Those of us who were activists and political organizers always said to the health care nay-sayers: When America passes a health care plan (when, not if) it would be a uniquely American plan. Not a British socialized medicine system, not a Canadian single-payer system (unfortunately) and not a French doctors-who-come-to-your-home system (again, unfortunately).
It looks like the House has agreed on a plan, which has yet to be voted on. The Senate will have a similar plan, where the voting and passage are a little more uncertain. Then the two plans, assuming they pass, will go to a conference committee, where differences will be ironed out.
So while we don't know yet exactly what our final American-style health care plan will look like, we have a pretty good idea. Here's how Ezra Klein, a Washington Post writer who's been following the health care debate very, very closely, describes the plan. "On first glance," he says, "it looks good."
It looks good to me, too. Not perfect—our current political system, with a handful of recalcitrant senators, wouldn't allow anything close to a perfect plan. And insurance lobbyists are far too powerful, especially in poor states where insurance companies have near-monopolies. But it looks good. Far better than what we have now, which is a sixth of the American population without any health insurance at all.
My measure is, as always, very personal. Last year my daughter was substitute teaching and had no insurance. In fact, she had the same health care plan many Americans have—the "DGS" plan: Don't Get Sick. Fortunately she didn't get sick, not until two months after her health insurance from her full time teaching job kicked in, and then she had to have emergency eye surgery. So I'm acutely aware of how thin the margin is between those who have and those who don't.

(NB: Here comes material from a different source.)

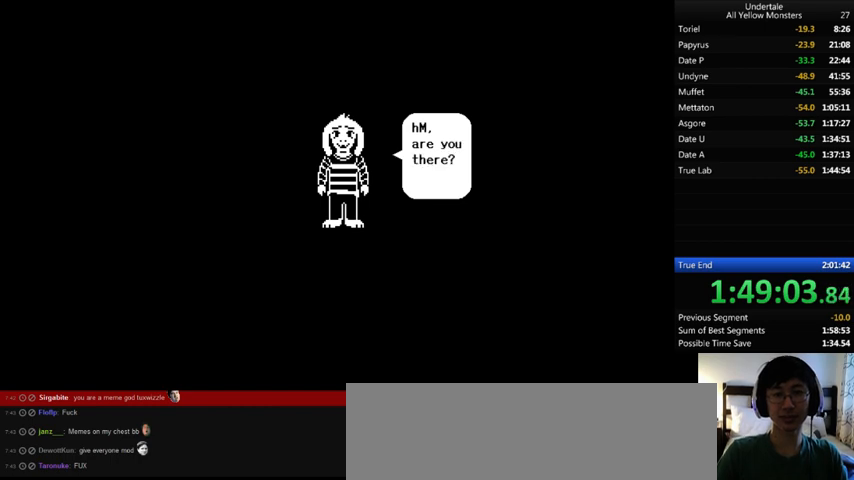
{"keys": ["z"], "events": [[100, "z", "up"], [167, "x", "up"], [167, "z", "down"], [300, "x", "down"], [367, "z", "up"], [433, "x", "up"], [467, "z", "down"]]}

Of course, we'd have bankrupted ourselves to ensure our daughter kept her vision (as many Americans do), but with the new plan in the works, it looks like she'd have been able to afford health insurance—the fee is tied to income, with those making 133% of the poverty line paying 1.5% of their income for coverage. More importantly, this low-cost insurance would have actually covered any illness she had. (Many low-cost insurance plans are written in such a way that most costs aren't covered.) Plus, the plan the House proposes will mean she can't be excluded in the future for pre-existing conditions.
Check the link above for more details, and if you'd like to read the actual bill, download it here (pdf). I haven't done that yet; for now I'm outsourcing my thoughts to Ezra Klein, and also to some of the comments there.
I intend to pressure my Representatives and Senators back home to vote in favor. I also intend to send a letter to Sen. Mary Landrieu, who's the Senator from the state where my daughter lives. Her vote will be key, as she's a Blue Dog Democrat.
Let me know what you think of the plan...love it? Hate it? Wish it were more British? More French? Or just more American?
UPDATE: Jonathan Cohn, another health policy wonk, says much the same thing as Ezra, though his main concern is the amount of time it takes to kick in. (Although the pre-existing condition clause kicks in in 2010—excellent news!)